* [Source excerpt]

▼

11  Data-driven models

“All models are wrong, but some are useful.” –George E. P. Box

So far, our analysis of poll-related results has been based on a simple sampling model. This model assumes that each voter has an equal chance of being selected for the poll, similar to picking beads from an urn with two colors. However, in this section, we explore real-world data and discover that this model is incorrect. Instead, we propose a more effective approach in which we directly model the outcomes of pollsters rather than the polls themselves.

A more recent development since the original invention of opinion polls, is the use of computers to aggregate publicly available data from different sources and develop data-driven forecasting models. Here, we explore how poll aggregators collected and combined data reported by different experts to produce improved predictions. We will introduce ideas behind the statistical models used to improve election forecasts beyond the power of individual polls. Specifically, we introduce a useful model for constructing a confidence interval for the difference in popular vote.

It’s important to note that this chapter only provides a glimpse into the vast realm of statistical models. For instance, the model we describe here does not allow us to assign a probability to a particular candidate winning the popular vote, as done by popular poll aggregators such as FiveThirtyEight. In the next section, we delve into Bayesian models, which provide the mathematical framework to make such probabilistic statements. Furthermore, in #sec-linear-models, we discuss linear models, which are widely used in statistical modeling. However, these introductions are just scratching the surface, and readers interested in statistical modeling should supplement the material presented in this book with additional references.

11.1 Case study: poll aggregators

As we described earlier, a few weeks before the 2012 election, Nate Silver was giving Obama a 90% chance of winning. How was Mr. Silver so confident? We will use a Monte Carlo simulation to illustrate the insight Mr. Silver had, and which others missed. To do this, we generate results for 12 polls taken the week before the election. We mimic sample sizes from actual polls, construct, and report 95% confidence intervals for each of the 12 polls. We save the results from this simulation in a data frame and add a poll ID column.

▲

* [Provided material]
▼

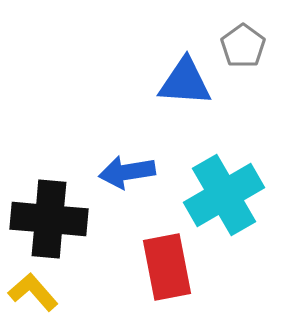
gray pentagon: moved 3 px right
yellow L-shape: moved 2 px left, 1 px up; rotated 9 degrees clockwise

▲

* [Written problem 1] In the text on data-driven election models, what chance of winning did Nate Silver give Obama a few weeks before the 2012 election?
* [Written problem 2] Write the next part of the text on poll aggregators, picking up after its final sentence.

* [Expected answer 1] A 90% chance of winning.

* [Expected answer 2]
library(tidyverse)
library(dslabs)
mu <- 0.039
Ns <- c(1298, 533, 1342, 897, 774, 254, 812, 324, 1291, 1056, 2172, 516)
p <- (mu + 1) / 2

polls <- map_df(Ns, function(N) {
  x <- sample(c(0, 1), size = N, replace = TRUE, prob = c(1 - p, p))
  x_hat <- mean(x)
  se_hat <- sqrt(x_hat * (1 - x_hat) / N)
  list(estimate = 2 * x_hat - 1, 
    low = 2*(x_hat - 1.96*se_hat) - 1, 
    high = 2*(x_hat + 1.96*se_hat) - 1,
    sample_size = N)
}) |> mutate(poll = seq_along(Ns))

Here is a visualization showing the intervals that the pollsters would have reported for the difference between Obama and Romney:

Not surprisingly, all 12 polls report confidence intervals that include the election night result (dashed line). However, all 12 polls also include 0 (solid black line) as well. Therefore, if asked individually for a prediction, the pollsters would have to say: it’s a toss-up. Below, we describe a key insight they are missing.

Poll aggregators, such as Nate Silver, realized that by combining the results of different polls you could greatly improve precision. By doing this, we are effectively conducting a poll with a huge sample size. We can, therefore, report a smaller 95% confidence interval and a more precise prediction.

Although, as aggregators, we do not have access to the raw poll data, we can use mathematics to reconstruct what we would have obtained had we made one large poll with:

sum(polls$sample_size)
#> [1] 11269

participants. Basically, we construct an estimate of the spread, let’s call it \(\mu\), with a weighted average in the following way:

mu_hat <- polls |> 
  summarize(avg = sum(estimate*sample_size) / sum(sample_size)) |> 
  pull(avg)

Once we have an estimate of \(\mu\), we can construct an estimate for the proportion voting for Obama, which we can then use to estimate the standard error. Once we do this, we see that our margin of error is 0.0184545.

Thus, we can predict that the spread will be 3.1, plus or minus 1.8, which not only includes the actual result we eventually observed on election night, but is quite far from including 0. Once we combine the 12 polls, we become quite certain that Obama will win the popular vote.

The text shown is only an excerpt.